I’ve often discussed the concept of how to live below your means. I believe that it’s the cornerstone of living well in the financial sense, so I’ve decided to reflect on a couple of financial philosophies that all of us have been practicing in some form or another. I revisited the questions:
They sound like they’re the same thing at first glance, but when I reflect on these questions, I realize they don’t exactly mean the same thing, and that I lean towards the approach of “earning more than I spend” more than I do its counterpart. I prefer to earn more than I spend — meaning that I focus more on income generation than I do on cutting costs, although I definitely employ both tactics in order to build my net worth. This is the case because I’d like to have the option of being able to enjoy creature comforts and a few luxuries on occasion. Having money simply means having more choices.
Others, of course, are much more adept at making thrifty choices, keeping their eye on their spending behaviors and sticking to a well-managed budget. The interesting thing about the frugal approach though, is that it works best when it’s coupled with a particular mindset and attitude. It’s tougher to live frugally if your heart isn’t in it, so I thought I’d touch a little about the kind of mindset that makes frugal living come naturally. This thinking is held by those folks who embrace the minimalist lifestyle in order to consistently keep their expenses under control. Going this route takes a shift in attitude that is easy for some but more challenging for others. But it’s worth seeing WHY this type of lifestyle is attractive to genuine frugalists:
Benefits of The Minimalist Lifestyle & Living Below Your Means
#1 There’s less to budget.
Keeping up with modern society can be hard. You only need to look at the wide range of gadgets and electronic toys around today to know that there is always something shiny and new that beckons the consumer. If you fall for the temptation of loving all the latest things and desiring “stuff”, you’ll be succumbing to an expensive habit. Wanting to buy and own things regardless of their value or use to you can put you on a spending cycle that’s tough to break.
However, if you live a simple lifestyle, your focus moves elsewhere, perhaps to activities you enjoy doing (for free), to work you like to do or to people you like to be around. When you do decide to shift your perspectives, you’ll find that your spending just drops on its own. You may also find that your quality of life increases in other respects, provided that you maintain a positive outlook.
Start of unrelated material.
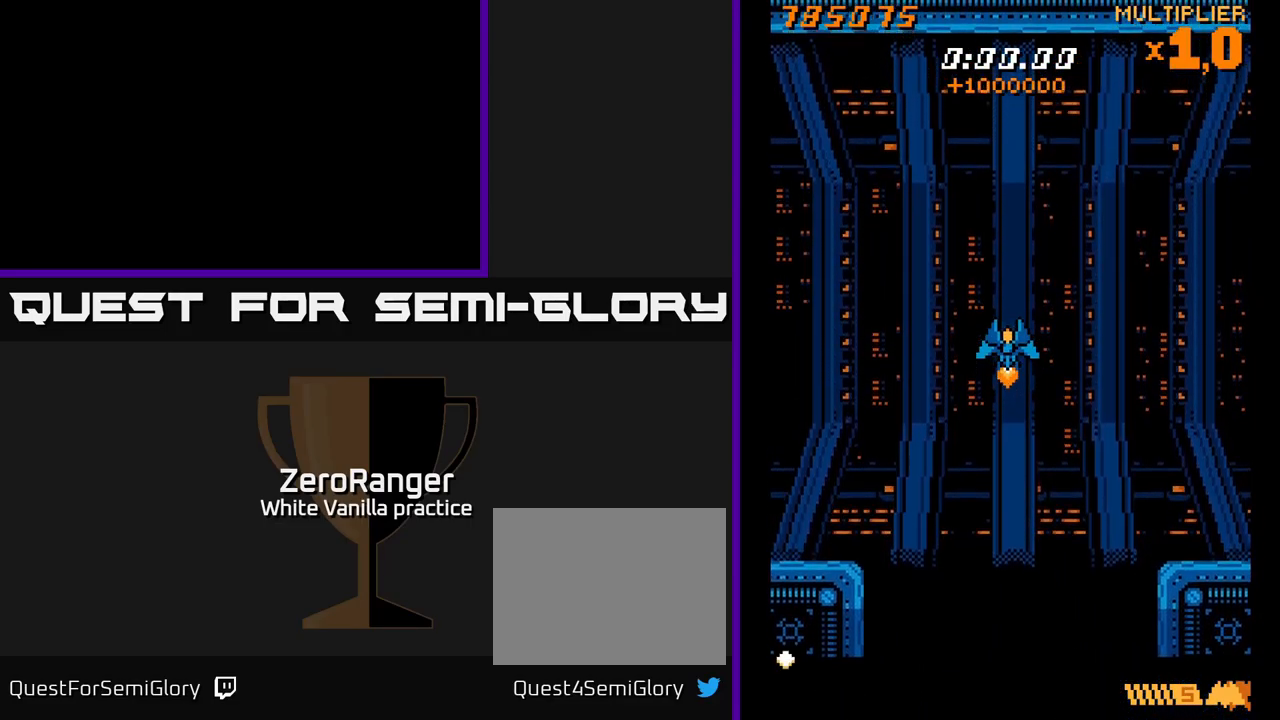
{"buttons": [], "right_stick": "center", "events": []}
#2 It can lead to less stress.
No doubt, having financial struggles can be a huge pain and can lead to quite a lot of stress. To get out of this situation, you’ll need to start by knowing exactly how much money is required to meet your prioritized needs. If you have selected a pared down lifestyle, your expenses will be far less than they would be if you had gone for a more traditional consumerist lifestyle that’s fed by the credit industry. Living simply often means that you’re living with less stress because you aren’t held hostage by your possessions, your debt or your credit cards. You could decide to trade “stuff” for freedom and peace of mind.
If you’re struggling to make ends meet, ask yourself why you’re in this position. Is it because you’re earning little or is it because you’re spending a lot more than you need to? Be honest!
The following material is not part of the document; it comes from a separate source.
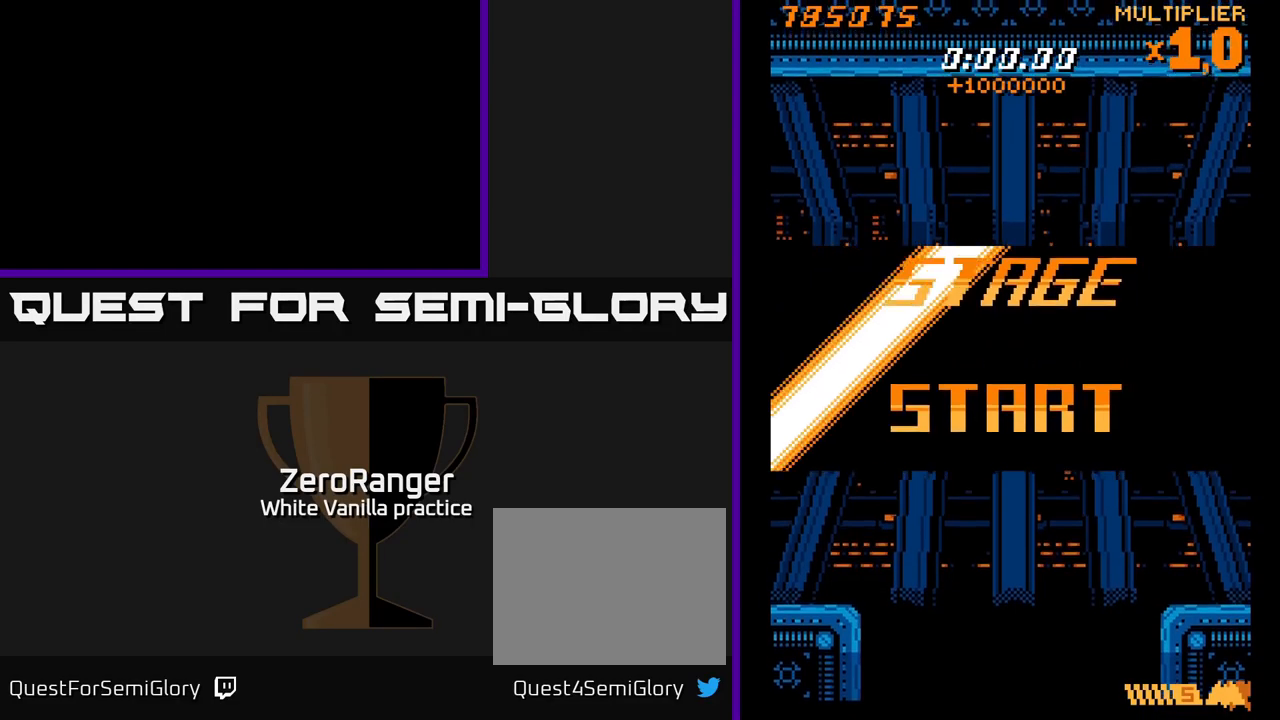
{"buttons": ["DPAD_DOWN", "DPAD_RIGHT"], "right_stick": "center", "events": [[417, "DPAD_DOWN", "down"], [450, "DPAD_RIGHT", "down"]]}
#3 A clear home means a clear mind.
When your home is full of “stuff”, then it’s probably pretty cluttered. And therefore, you’ll probably be constantly looking for your things, hunting for stuff you’ve lost, wondering where this, that or the other has gone, and fretting over not having enough space.
If you’ve ever done spring cleaning or have decluttered your home, you will know how refreshing and liberating it feels. Clearing the junk in your home and organizing what you have left can lead to a clearer mind later on. Can you see how all of these factors tie together to make you feel less stressed, more relaxed and happier with a smaller amount of money?
What’s Your Approach To Living Beneath Your Means?
There are certainly a lot of things that are appealing about a simplified, minimalist lifestyle. In my case, while I believe I’m frugal, I also find myself enjoying the challenge of trying to increase my income. So I’m probably not quite ready to give up on chasing my dreams or ambitions — not because I’d like more money (which would be nice), but because of the sense of fulfillment and accomplishment I experience with each small success.
So do you focus on earning more or spending less? What do you think about downsizing and living more simply?